The reason is the political turbulence created by next week’s process of selecting a new president to replace Sergio Mattarella, whose seven-year term ends in early February. Mattarella has all but ruled out staying on, relaying his objections to two-term presidencies. Draghi has done nothing to dispel rumours of his interest in becoming head of state, saying in December he was “at the service of the institutions”. Draghi’s distinguished public service and ability to wield influence behind the scenes give him impeccable credentials for the job. The problem is the government might wobble or even fall without him.

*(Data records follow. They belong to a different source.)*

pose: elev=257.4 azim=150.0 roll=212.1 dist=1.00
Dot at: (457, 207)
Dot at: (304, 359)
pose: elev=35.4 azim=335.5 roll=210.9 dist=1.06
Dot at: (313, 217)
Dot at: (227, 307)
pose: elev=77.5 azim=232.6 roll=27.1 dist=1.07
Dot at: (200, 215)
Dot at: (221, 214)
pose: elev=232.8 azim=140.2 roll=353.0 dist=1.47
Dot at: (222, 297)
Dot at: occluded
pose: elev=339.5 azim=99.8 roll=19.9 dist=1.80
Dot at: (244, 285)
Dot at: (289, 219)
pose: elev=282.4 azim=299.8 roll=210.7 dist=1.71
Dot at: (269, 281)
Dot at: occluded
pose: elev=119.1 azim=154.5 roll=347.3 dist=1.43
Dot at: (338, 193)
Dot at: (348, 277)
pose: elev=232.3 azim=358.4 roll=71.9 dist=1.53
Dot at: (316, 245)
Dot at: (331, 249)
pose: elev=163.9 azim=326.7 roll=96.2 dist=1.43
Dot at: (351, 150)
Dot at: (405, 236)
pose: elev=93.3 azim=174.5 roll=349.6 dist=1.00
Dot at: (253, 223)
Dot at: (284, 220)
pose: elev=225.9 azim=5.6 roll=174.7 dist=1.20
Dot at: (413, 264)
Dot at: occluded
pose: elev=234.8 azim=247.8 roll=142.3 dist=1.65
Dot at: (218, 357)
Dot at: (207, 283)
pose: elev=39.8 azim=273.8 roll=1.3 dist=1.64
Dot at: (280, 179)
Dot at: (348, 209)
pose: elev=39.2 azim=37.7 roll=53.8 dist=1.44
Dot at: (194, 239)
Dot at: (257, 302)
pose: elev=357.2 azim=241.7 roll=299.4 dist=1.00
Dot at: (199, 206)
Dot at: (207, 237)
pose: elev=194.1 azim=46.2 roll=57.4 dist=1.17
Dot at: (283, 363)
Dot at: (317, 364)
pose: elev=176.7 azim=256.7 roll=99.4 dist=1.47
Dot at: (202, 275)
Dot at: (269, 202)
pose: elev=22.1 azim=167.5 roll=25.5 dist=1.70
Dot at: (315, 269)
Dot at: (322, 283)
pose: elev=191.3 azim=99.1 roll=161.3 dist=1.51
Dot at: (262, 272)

A few months ago, it was a finely balanced judgment whether Italy would be better off with another year of Draghi’s hands-on leadership or seven years as presidential safeguard against the tail risk of a populist government wrecking the public finances and Italy’s place in the euro. The second year of Italy’s recovery plan could prove even more challenging than the first. It needs to meet 100 “milestones”, including difficult reforms to tax, public procurement and competition, in return for instalments of EU money. Projects need to be approved and contracts signed. It is a mammoth task. So if the government ain’t broke, why fix it?
The problem is that the hunt for a new president has unleashed political turbulence that is destabilising the government. Some of the 1,009 MPs, senators and regional representatives who will choose the next head of state by secret ballots do not want Draghi, either because they fear he will be overbearing in the role or because his move to the Palazzo Quirinale could trigger snap elections and they will lose their seats. But the lack of plausible alternatives acceptable to all sides means another choice could prove so divisive it incapacitates the unity government or brings it down altogether. The polarising candidature of former prime minister Silvio Berlusconi, who lacks the integrity for the job, is a case in point.
The worst outcome would be early elections that derail Italy’s reform and recovery plan. In these circumstances, it would be better to have Draghi in the presidency using the office’s considerable powers and moral suasion to keep the country on track. Engineering his ascendancy and a replacement premier who can keep the government together will be hard. It may require more political heavyweights joining the team. All the main parties except the far-right Brothers of Italy signed a contract with the EU when they agreed to the recovery plan. They need to take ownership of it.